We spent so much time like this..busy campground, busy bathrooms! And for the record, men take much longer in the restroom than women, we scientifically proved it! 🙂

–Long, long days.  We were understaffed from the end of May onwards, which meant we put in 10 or 11 hour days every day.  I’m a morning person, so by the time evening rolled around and we had already put in extra hours, I had a lot of trouble being pleasant for late-day issues.  Inevitably, just when we were ready to crawl into bed, we would hear crazy loud music, or find yet another mess in the bathroom, and we would have to stay up late to deal with it.

-Naughty, naughty campers.  I’m not sure if JJ and I are just personally anally-retentive about good manners, or if we’re a product of growing up indoctrinated into “mid-west nice”, but we were appalled at the poor behavior we saw.  We repeatedly had problems with things like super loud campsites in the middle of the night, sites that were left an absolute mess with trash, and people being very, very mean when we politely asked them to comply with safety rules.  Oh yeah, and did I mention the bathrooms?!

Verdict: would we do it again?  Yes, but at a different campground.  Serrano was kind of the party central campground for Los Angeles and Las Vegas, while most of the surrounding campgrounds saw more families and couples just doing the camping thing.

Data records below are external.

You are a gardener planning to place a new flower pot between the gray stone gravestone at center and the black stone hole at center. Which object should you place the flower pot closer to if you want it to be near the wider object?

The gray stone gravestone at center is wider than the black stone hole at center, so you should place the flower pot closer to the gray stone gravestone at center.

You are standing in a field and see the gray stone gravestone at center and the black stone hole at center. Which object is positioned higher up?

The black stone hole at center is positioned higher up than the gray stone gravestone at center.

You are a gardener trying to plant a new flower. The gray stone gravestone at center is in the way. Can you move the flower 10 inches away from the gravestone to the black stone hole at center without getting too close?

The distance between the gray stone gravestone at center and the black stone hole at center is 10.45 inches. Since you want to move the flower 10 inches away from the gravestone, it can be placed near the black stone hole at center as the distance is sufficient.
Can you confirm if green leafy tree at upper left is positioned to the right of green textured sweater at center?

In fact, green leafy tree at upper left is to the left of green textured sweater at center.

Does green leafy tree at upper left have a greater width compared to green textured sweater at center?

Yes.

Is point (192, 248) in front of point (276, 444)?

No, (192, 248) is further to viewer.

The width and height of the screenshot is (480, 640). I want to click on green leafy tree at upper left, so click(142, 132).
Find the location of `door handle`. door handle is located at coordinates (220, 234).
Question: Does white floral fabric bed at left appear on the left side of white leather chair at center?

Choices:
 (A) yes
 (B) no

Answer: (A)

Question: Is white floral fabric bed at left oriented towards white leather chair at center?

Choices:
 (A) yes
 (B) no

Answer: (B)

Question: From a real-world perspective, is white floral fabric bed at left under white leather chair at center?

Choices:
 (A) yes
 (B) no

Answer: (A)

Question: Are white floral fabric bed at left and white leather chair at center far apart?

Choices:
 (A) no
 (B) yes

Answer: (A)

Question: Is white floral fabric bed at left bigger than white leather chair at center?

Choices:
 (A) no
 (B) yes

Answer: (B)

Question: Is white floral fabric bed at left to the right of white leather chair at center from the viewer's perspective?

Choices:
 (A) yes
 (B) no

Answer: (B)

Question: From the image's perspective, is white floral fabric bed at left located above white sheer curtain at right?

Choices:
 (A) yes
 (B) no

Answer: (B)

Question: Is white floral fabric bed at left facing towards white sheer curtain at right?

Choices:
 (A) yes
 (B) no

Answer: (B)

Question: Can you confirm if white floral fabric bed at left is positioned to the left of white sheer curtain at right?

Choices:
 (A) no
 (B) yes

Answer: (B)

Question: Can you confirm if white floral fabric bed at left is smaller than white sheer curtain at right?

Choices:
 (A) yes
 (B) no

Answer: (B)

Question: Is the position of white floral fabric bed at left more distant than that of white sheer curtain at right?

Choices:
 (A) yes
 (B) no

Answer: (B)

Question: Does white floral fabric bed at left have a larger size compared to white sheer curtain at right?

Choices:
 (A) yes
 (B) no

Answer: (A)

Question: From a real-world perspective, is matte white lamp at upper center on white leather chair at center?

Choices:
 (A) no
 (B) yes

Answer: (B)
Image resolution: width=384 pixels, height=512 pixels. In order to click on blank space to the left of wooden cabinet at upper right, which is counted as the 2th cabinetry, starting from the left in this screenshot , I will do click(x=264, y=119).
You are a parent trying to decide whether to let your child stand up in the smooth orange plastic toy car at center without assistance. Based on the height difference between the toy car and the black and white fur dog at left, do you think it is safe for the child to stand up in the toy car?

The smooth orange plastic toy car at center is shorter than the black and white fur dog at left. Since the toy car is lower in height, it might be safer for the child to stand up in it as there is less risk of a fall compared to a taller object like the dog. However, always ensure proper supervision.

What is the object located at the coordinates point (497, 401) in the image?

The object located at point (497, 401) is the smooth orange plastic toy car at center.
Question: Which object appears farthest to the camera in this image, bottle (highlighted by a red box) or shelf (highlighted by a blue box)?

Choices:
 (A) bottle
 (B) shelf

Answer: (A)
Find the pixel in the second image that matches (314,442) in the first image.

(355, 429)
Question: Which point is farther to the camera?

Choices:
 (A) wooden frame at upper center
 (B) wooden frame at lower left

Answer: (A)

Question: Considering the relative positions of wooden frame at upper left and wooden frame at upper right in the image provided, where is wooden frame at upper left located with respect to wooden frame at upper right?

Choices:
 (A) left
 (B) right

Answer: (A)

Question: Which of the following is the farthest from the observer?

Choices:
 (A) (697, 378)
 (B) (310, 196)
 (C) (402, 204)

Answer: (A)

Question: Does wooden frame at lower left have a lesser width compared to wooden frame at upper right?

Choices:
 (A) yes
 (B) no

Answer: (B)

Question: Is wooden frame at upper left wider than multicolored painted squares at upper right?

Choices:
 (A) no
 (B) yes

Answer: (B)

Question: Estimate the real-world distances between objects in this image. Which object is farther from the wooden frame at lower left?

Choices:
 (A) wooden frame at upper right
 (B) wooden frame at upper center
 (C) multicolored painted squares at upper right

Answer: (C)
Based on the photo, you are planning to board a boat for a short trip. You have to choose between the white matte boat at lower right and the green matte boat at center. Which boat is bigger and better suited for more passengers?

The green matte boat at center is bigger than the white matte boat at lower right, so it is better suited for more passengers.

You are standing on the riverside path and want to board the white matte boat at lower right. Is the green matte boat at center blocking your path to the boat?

It was also full 7 days a week between Memorial Day and Labor Day, while most other locations slowed down a bit on weekdays.  We would like to do the same kind of work in a less beer-soaked environment, at a slightly less hectic pace.

So, now we’re on vacation until we report to in Fernley, NV on 10/21.  We will stay with Dave and Max for a few days of jeeping, eating, and campfires.  Then we head down the hill for some RV maintenance, and then north up 395 and the splendor that is the Eastern Sierras in fall.

Since we won’t be working for 3 weeks, I am trying out an experiment: “no poo”.  And no, it has nothing to do with bowel function!  The no shampoo method instead uses baking soda and apple cider vinegar for cleaning and conditioning.  I really got interested when I learned that 2 of my favorite RV bloggers adhere to the system, and they now only need to wash their hair a few times a month.  With my thick hair, and the fact that we plan to do a lot of off-grid living, I was intrigued with the idea of so much possible water conservation.  Research has prepared me for the fact that my hair will probably go through a rough transition period, and look really yicky for up to a month.  But then, adherents promise–lovely hair, less washing.  I’ll give it a try!

Day 1–after washing with baking soda and rinsing with apple cider vinegar the night before.

And now we’re off for adventure with Dave and Max!




2 thoughts on “Free agents!

  1. Brave girl with the new hair routine. Still enjoying your blog. We all comment on it at work, eagerly wait for the next installment. Glad you an JJ get a chance to rest before you’re off to the next adventure.

  2. Brave might not be the right word….maybe crazy?! We are so excited to finally be getting to the part of this new lifestyle that we dreamed about. We are nervous about being on our own for several weeks of freedom, but happy to finally be having adventures! Glad to know that my old work peeps are enjoying the blog! Thanks for reading!